Project description:Kynureninase is a member of a large family of catalytically diverse but structurally homologous pyridoxal 5'-phosphate (PLP) dependent enzymes known as the aspartate aminotransferase superfamily or alpha-family. The Homo sapiens and other eukaryotic constitutive kynureninases preferentially catalyze the hydrolytic cleavage of 3-hydroxy-l-kynurenine to produce 3-hydroxyanthranilate and l-alanine, while l-kynurenine is the substrate of many prokaryotic inducible kynureninases. The human enzyme was cloned with an N-terminal hexahistidine tag, expressed, and purified from a bacterial expression system using Ni metal ion affinity chromatography.

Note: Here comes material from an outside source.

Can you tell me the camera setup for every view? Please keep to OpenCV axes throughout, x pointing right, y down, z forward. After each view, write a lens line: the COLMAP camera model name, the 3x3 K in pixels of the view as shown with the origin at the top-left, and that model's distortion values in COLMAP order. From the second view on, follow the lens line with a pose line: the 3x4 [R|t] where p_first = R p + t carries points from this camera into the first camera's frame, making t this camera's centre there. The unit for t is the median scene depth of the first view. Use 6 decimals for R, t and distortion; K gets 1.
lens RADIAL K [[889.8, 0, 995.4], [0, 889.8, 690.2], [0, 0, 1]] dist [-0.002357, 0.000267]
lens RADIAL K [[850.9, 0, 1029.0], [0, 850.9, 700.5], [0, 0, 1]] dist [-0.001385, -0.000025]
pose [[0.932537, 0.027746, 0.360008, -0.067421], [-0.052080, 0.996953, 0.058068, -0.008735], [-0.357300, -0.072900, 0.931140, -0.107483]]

Kinetic characterization of the recombinant enzyme reveals classic Michaelis-Menten behavior, with a Km of 28.3 +/- 1.9 microM and a specific activity of 1.75 micromol min-1 mg-1 for 3-hydroxy-dl-kynurenine. Crystals of recombinant kynureninase that diffracted to 2.0 A were obtained, and the atomic structure of the PLP-bound holoenzyme was determined by molecular replacement using the Pseudomonas fluorescens kynureninase structure (PDB entry 1qz9) as the phasing model. A structural superposition with the P. fluorescens kynureninase revealed that these two structures resemble the "open" and "closed" conformations of aspartate aminotransferase. The comparison illustrates the dynamic nature of these proteins' small domains and reveals a role for Arg-434 similar to its role in other AAT alpha-family members. Docking of 3-hydroxy-l-kynurenine into the human kynureninase active site suggests that Asn-333 and His-102 are involved in substrate binding and molecular discrimination between inducible and constitutive kynureninase substrates.